▶ _What to work on_
Put the lines of the material below into a numbered list, skipping blank lines and leaving out the pictures.

▶ _Exercise material_
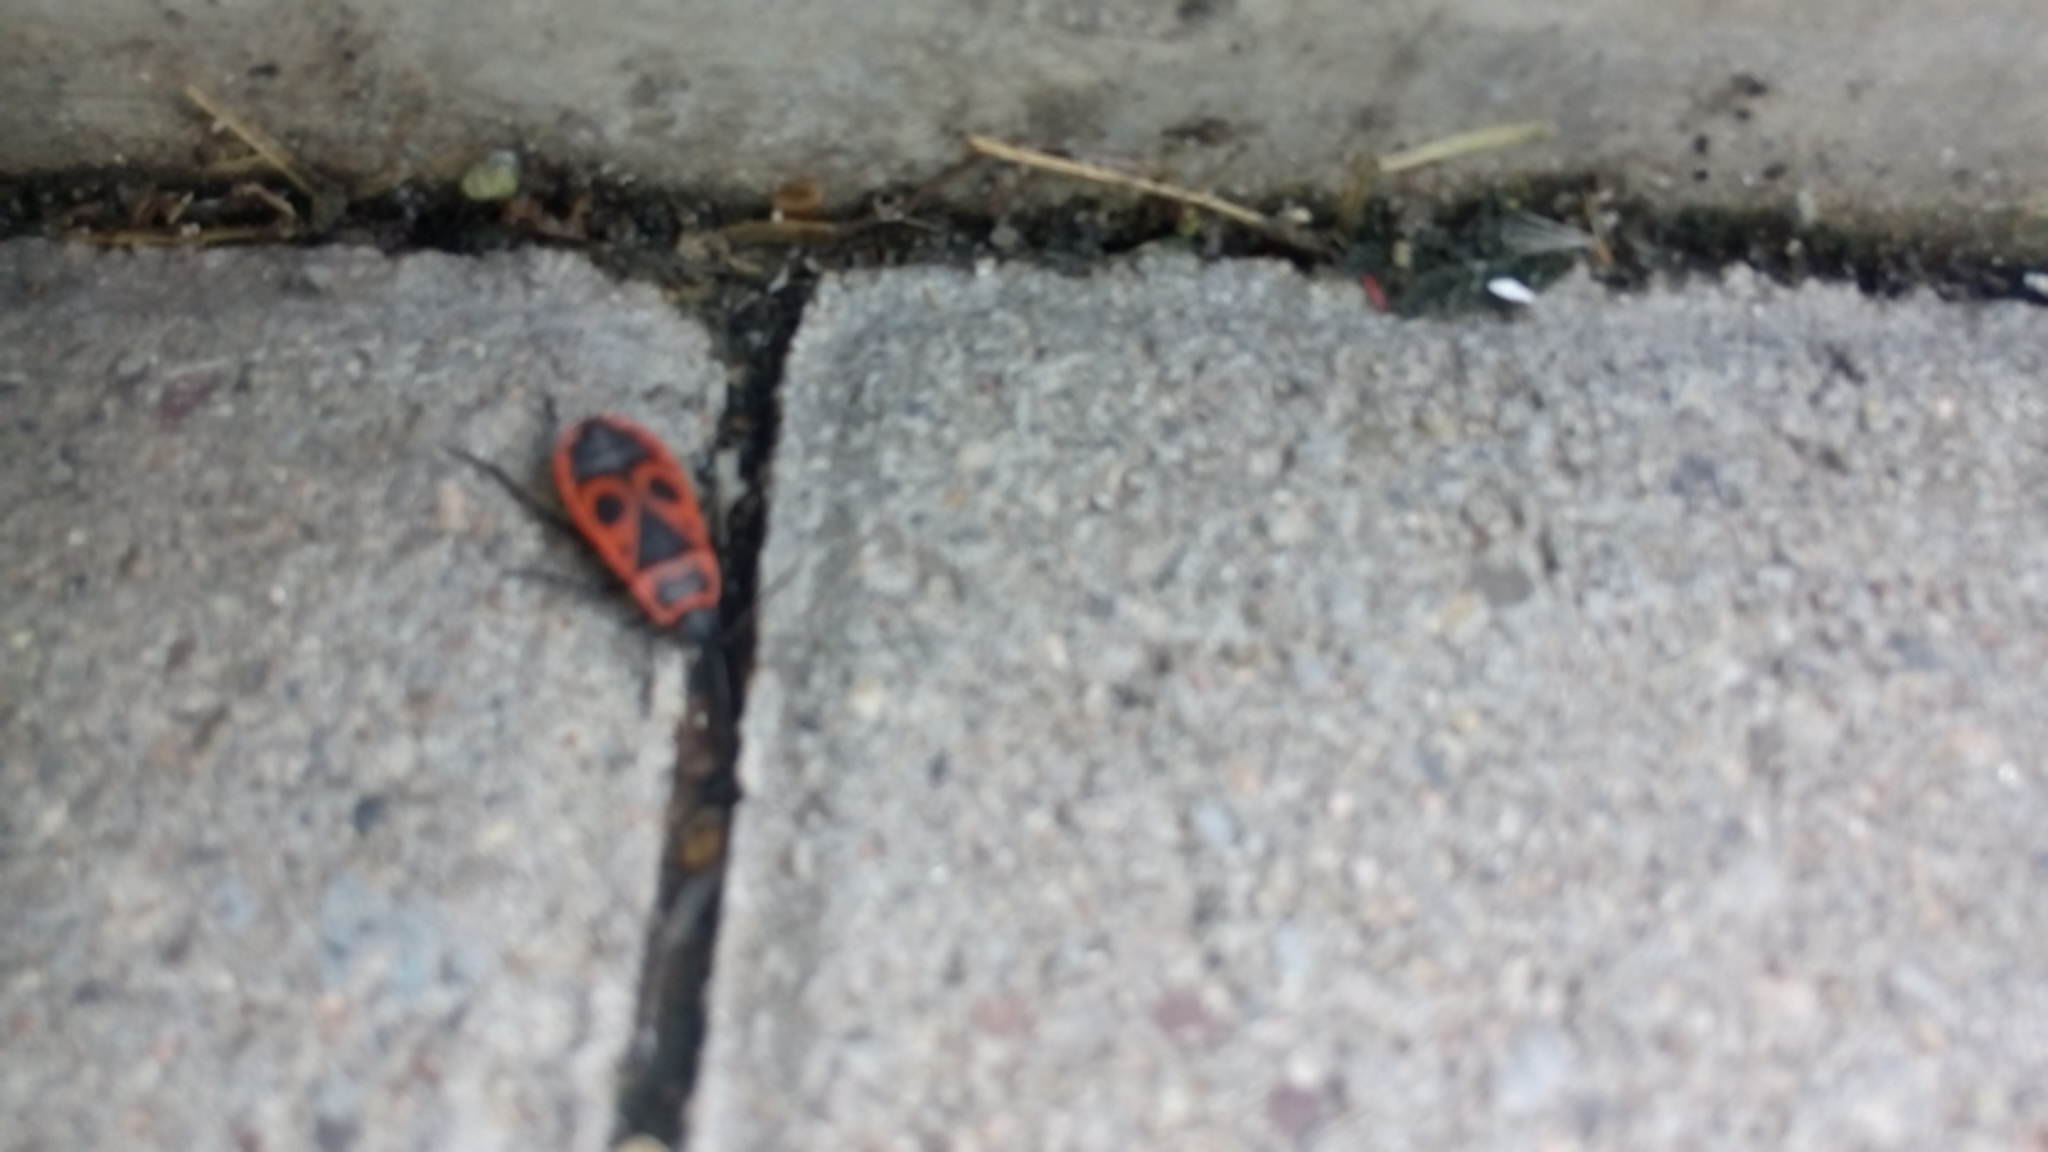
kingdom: Animalia
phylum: Arthropoda
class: Insecta
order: Hemiptera
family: Pyrrhocoridae
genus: Pyrrhocoris
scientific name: Pyrrhocoris apterus
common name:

▶ _The reply_
1. kingdom: Animalia
2. phylum: Arthropoda
3. class: Insecta
4. order: Hemiptera
5. family: Pyrrhocoridae
6. genus: Pyrrhocoris
7. scientific name: Pyrrhocoris apterus
8. common name:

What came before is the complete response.